Era tradición que la víspera, el día 19, el premiado cenara en Gaztelubide, sociedad que tenía vetada la entrada a las mujeres (algo no tan extraño hace décadas). Pilar Miró cenó en un restaurante con la mujer del alcalde, Ramón Labayen (este sí fue a Gaztelubide). Dos años después, en 1989, el premiado fue el poeta Gabriel Celaya y tampoco acudió. Se negó a ir sin su pareja.
2018 es, entre otras cosas, el año del feminismo. Parece que este movimiento se ha quitado ya esa fama negativa que arrastraba (como si se tratara de lo contrario al machismo). La mayoría de grupos políticos presentes en el Ayuntamiento de Donostia seleccionaron, de entre todas las propuestas ciudadanas para el Tambor de Oro 2019, a cinco mujeres. Querían tener un gesto con ellas, que están en clara desigualdad en el palmarés (68 hombres frente a 7 mujeres). Huelga decir que no todo el mundo lo tomó como un gesto, y se han producido duras críticas por una supuesta discriminación hacia los hombres. Cuando oigo o leo este argumento, miro el palmarés y me da la risa floja.
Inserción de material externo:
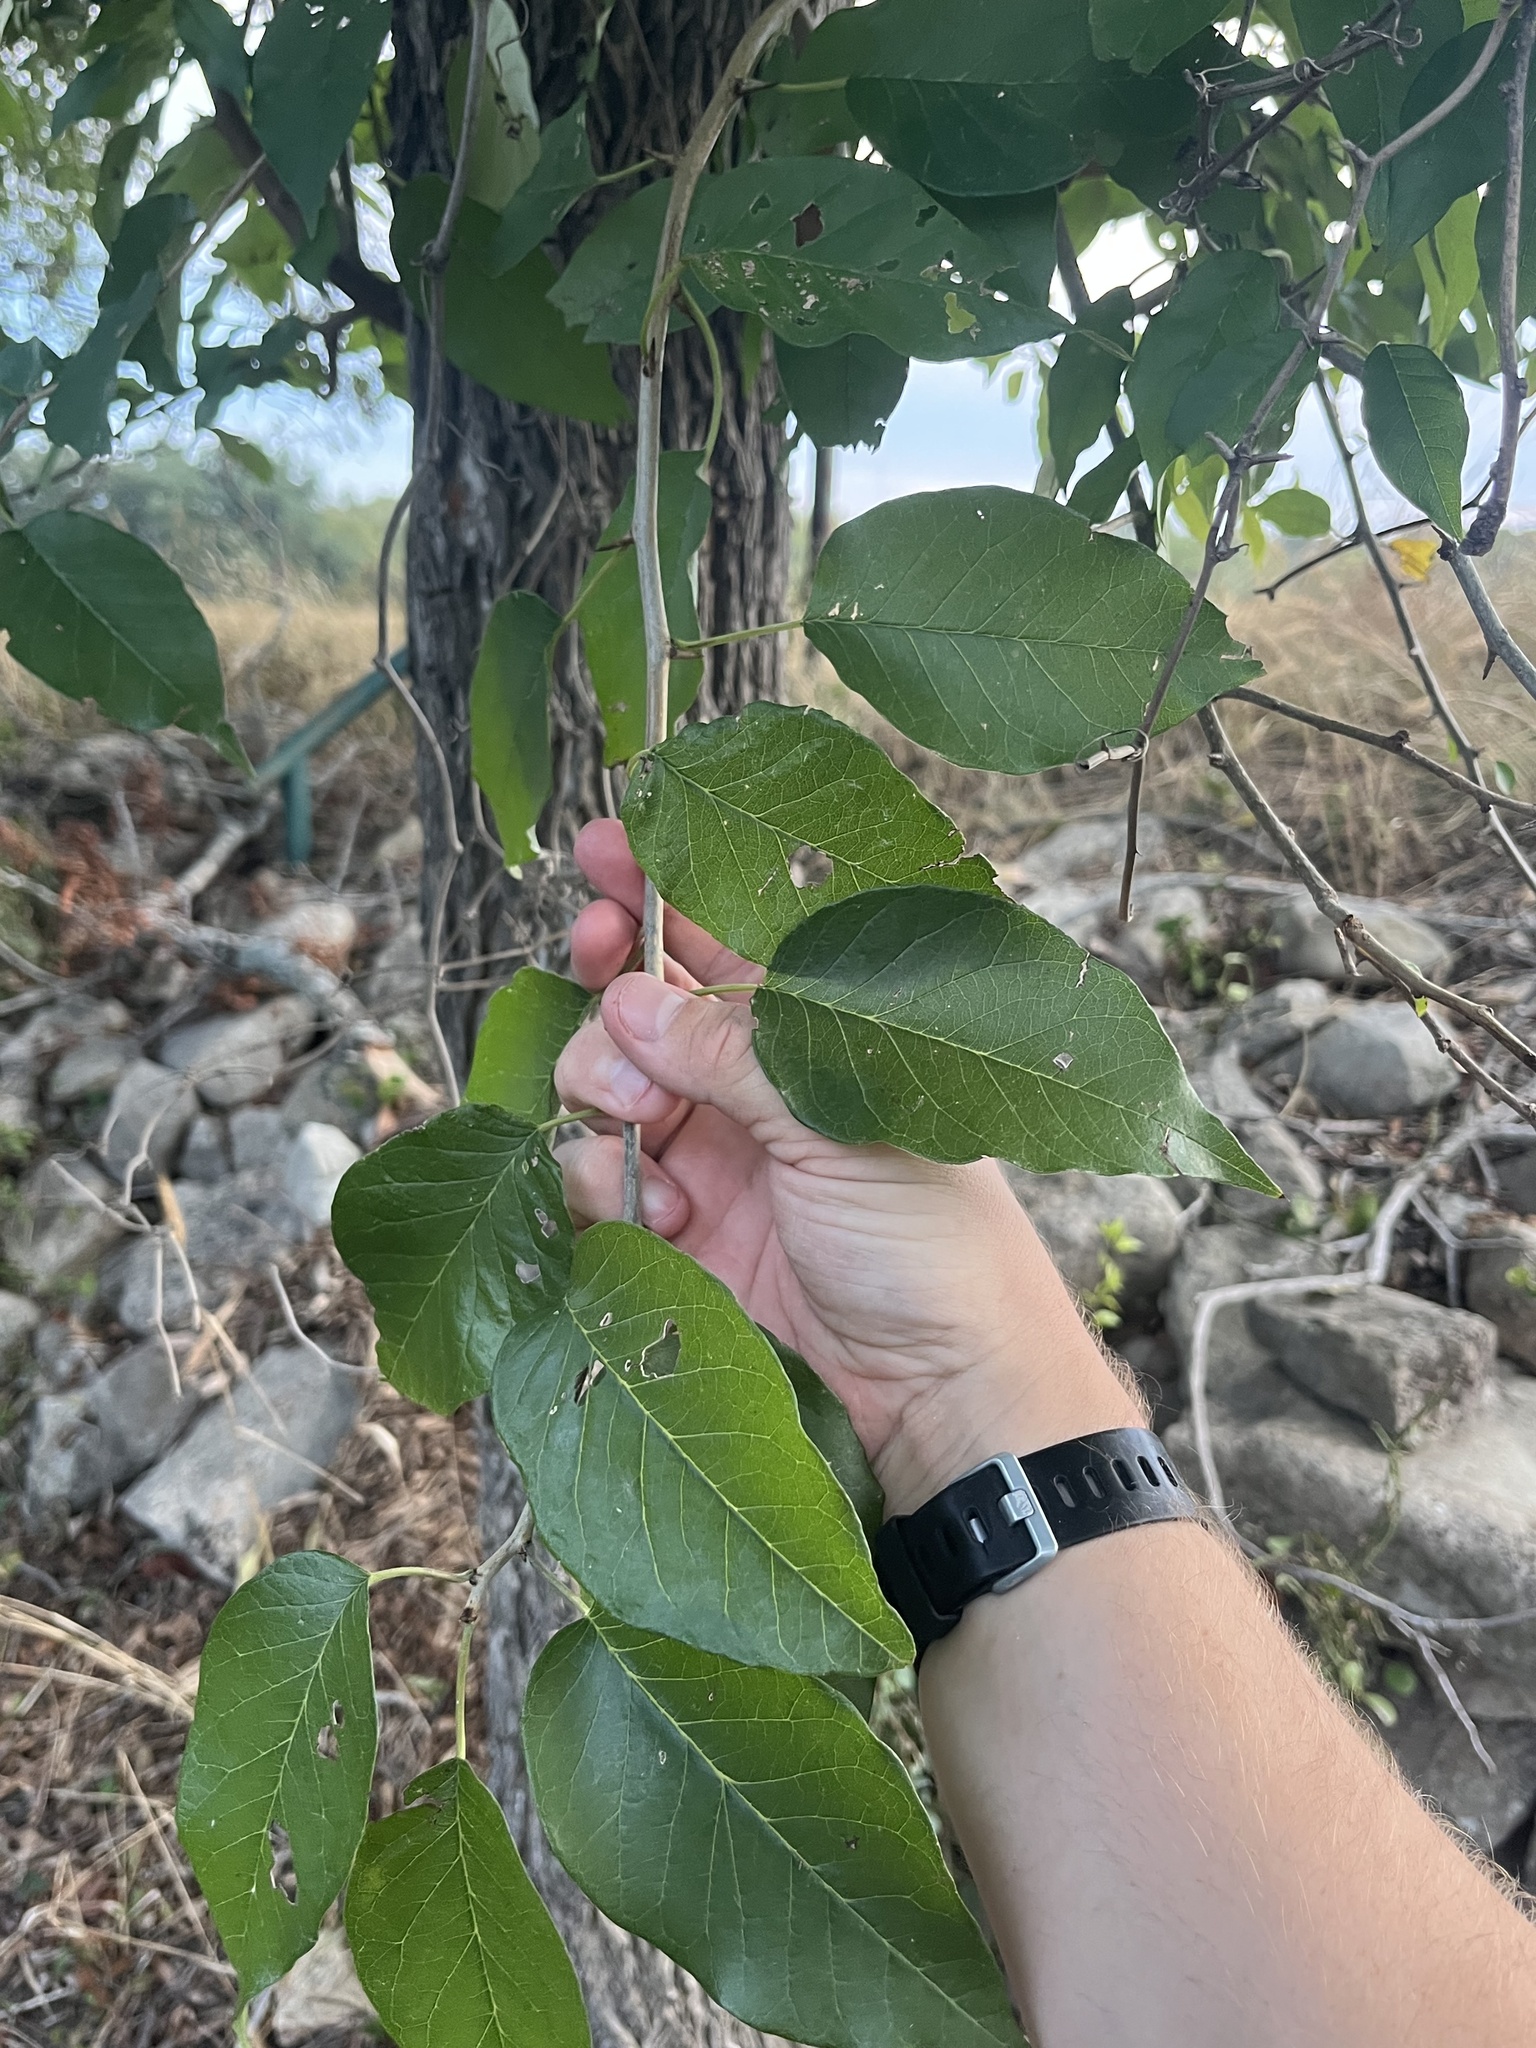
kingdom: Plantae
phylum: Tracheophyta
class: Magnoliopsida
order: Rosales
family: Moraceae
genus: Maclura
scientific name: Maclura pomifera
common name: Osage-orange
La ganadora ha sido Rosa García, activista de Stop Desahucios. En las palabras de descontento de algún conciudadano noto cierta doble moral. Si hubiera estado trabajando con una ONG en África o con la Vicente Ferrer en la India es probable que tuviera mayor aceptación. Sería una cooperante a la que todos querrían en sus fotos. Stop Desahucios, desde un punto clasista, les sabe a poco. Las otras candidatas eran solventes, reputadas en sus ámbitos y merecedoras del galardón: la escritora Dolores Redondo, la artista Esther Ferrer, la bailarina Alicia Amatriain y la actriz Ane Gabarain. Es evidente que, por ejemplo, una Premio Nacional de las Artes Plásticas como Ferrer, o Amatriain, que tiene el Benois de la Danse (entregado en el Teatro Bolshoi de Moscú y considerado el Oscar de la danza) merecen el reconocimiento de San Sebastián, su ciudad.
Como sociedad, hemos hecho tanto de menos a las mujeres que no entiendo semejante drama por darles el protagonismo absoluto un año.